Tore Torvund, CEO of REC Silicon, with 500 solar jobs in the United States, commented, “This decision is short-sighted in the extreme and a severe setback for President Obama’s clean energy program with its goal of expanding the use of solar and other renewables. Further, we are very concerned about the increased likelihood that China will retaliate with their own tariffs on polysilicon exports from U.S. producers such as REC Silicon. Triggering a solar trade war is not in the best interests of the U.S. solar industry or its customers.”

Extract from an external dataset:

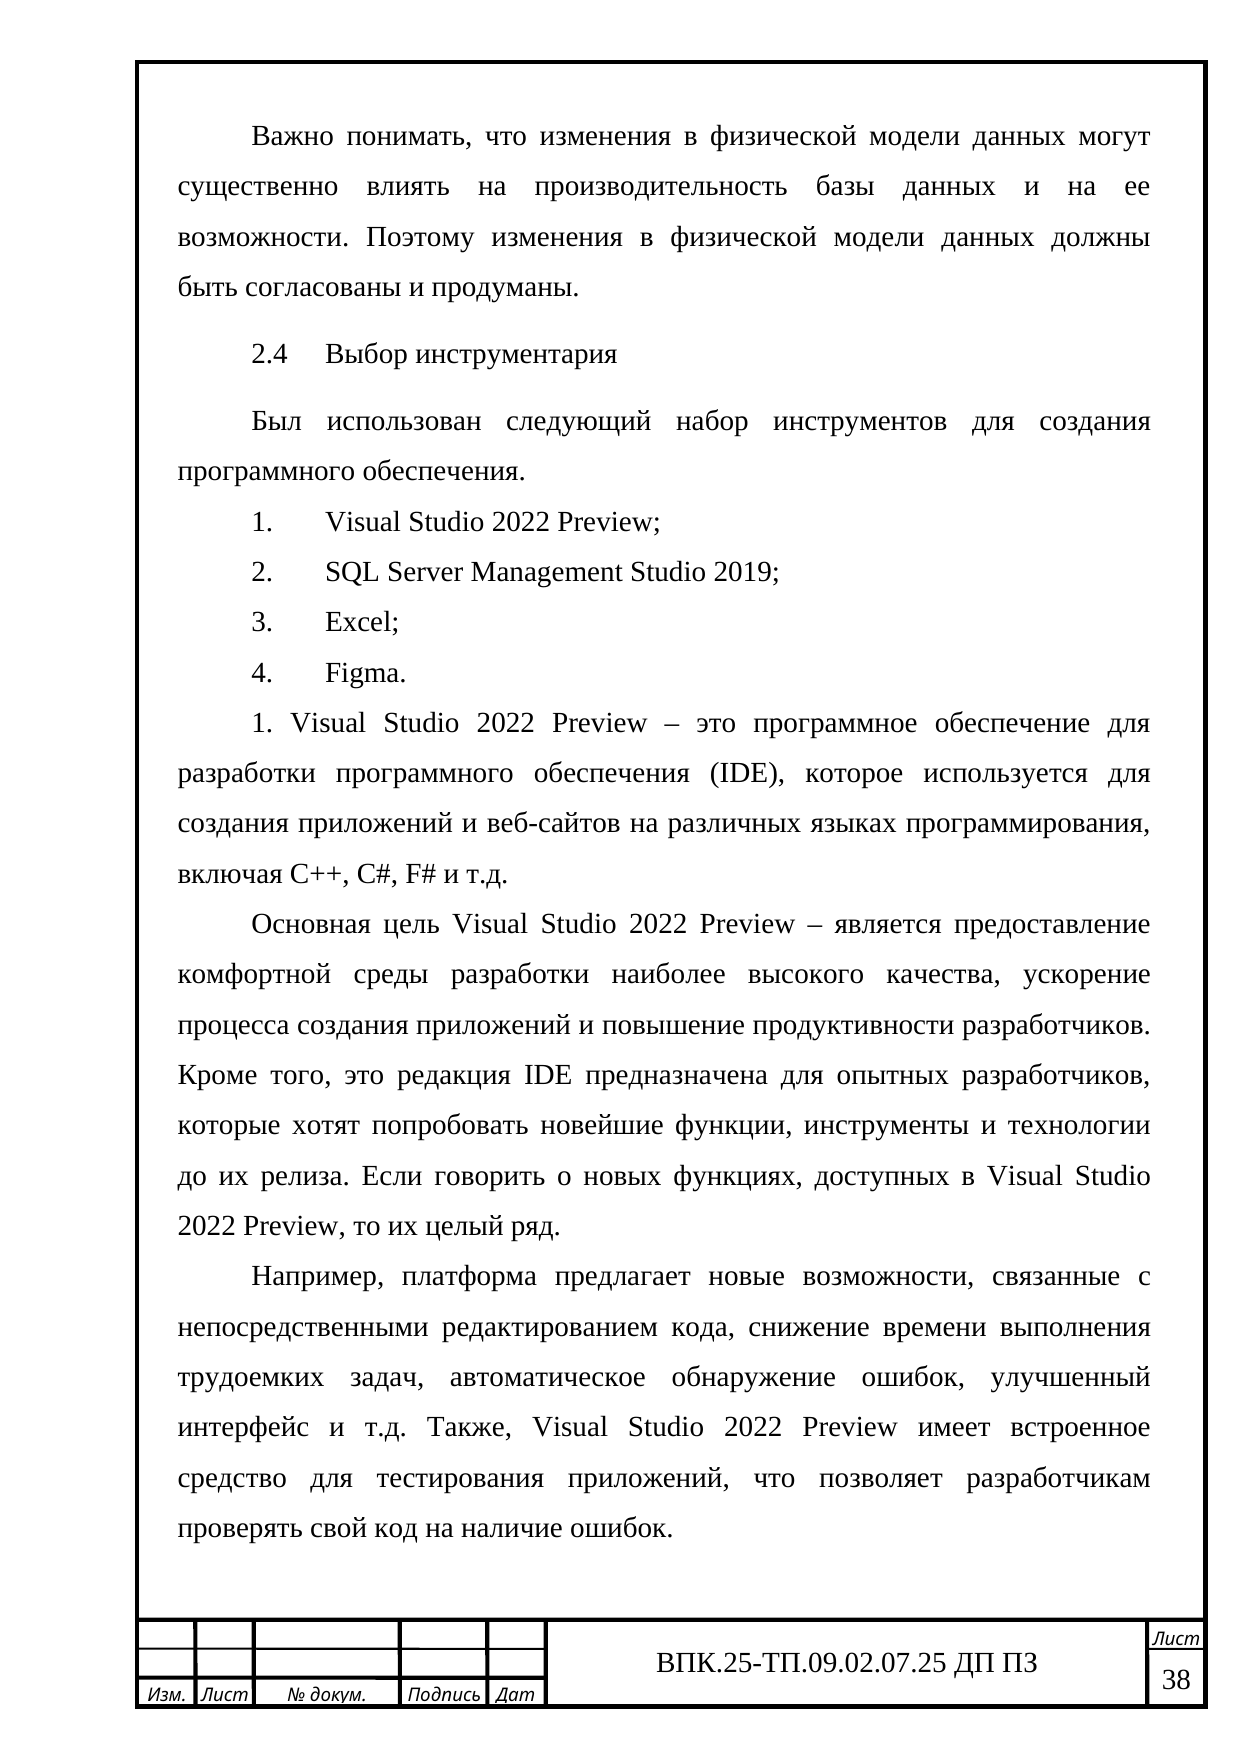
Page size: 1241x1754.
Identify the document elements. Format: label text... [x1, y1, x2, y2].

text 1. Visual Studio 2022 Preview – это программное обеспечение для разработки программного обеспечения (IDE), которое используется для создания приложений и веб-сайтов на различных языках программирования, включая C++, C#, F# и т.д. [177, 705, 1152, 889]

Tom Gutierrez, CEO of GT Advanced Technologies, with another 500 solar jobs in the United States, stated, “Today’s Department of Commerce decision subsidizes a German-owned company to the tune of an average 31% tax on its competitors and potentially harms U.S.-headquartered companies like GT Advanced Technologies, Dow Chemical, REC Silicon and MEMC. Ultimately, protectionism fosters dependence and high-cost business models, rather than the innovation and agile approaches required for companies to succeed in the global marketplace. Now is the time for the U.S. solar industry to move forward with the development of advanced technologies that create jobs and enhance our energy security—in spite of this new barrier. American solar manufacturing can compete without special protections.”
Jesse Pichel with Jeffries Group Inc., “Environmentalists and the unemployed should be equally disappointed with this decision because lower cost solar panels make solar more competitive with dirty fossil fuels. It should be clear by now that there are more U.S. jobs on the installation side of the solar business than on manufacturing. These cases have a chilling effect on business and it will linger for a long time. It’s unfortunate that SolarWorld has taken this scorched Earth approach and that they are distracting from the growth of U.S. jobs and affordable solar energy.”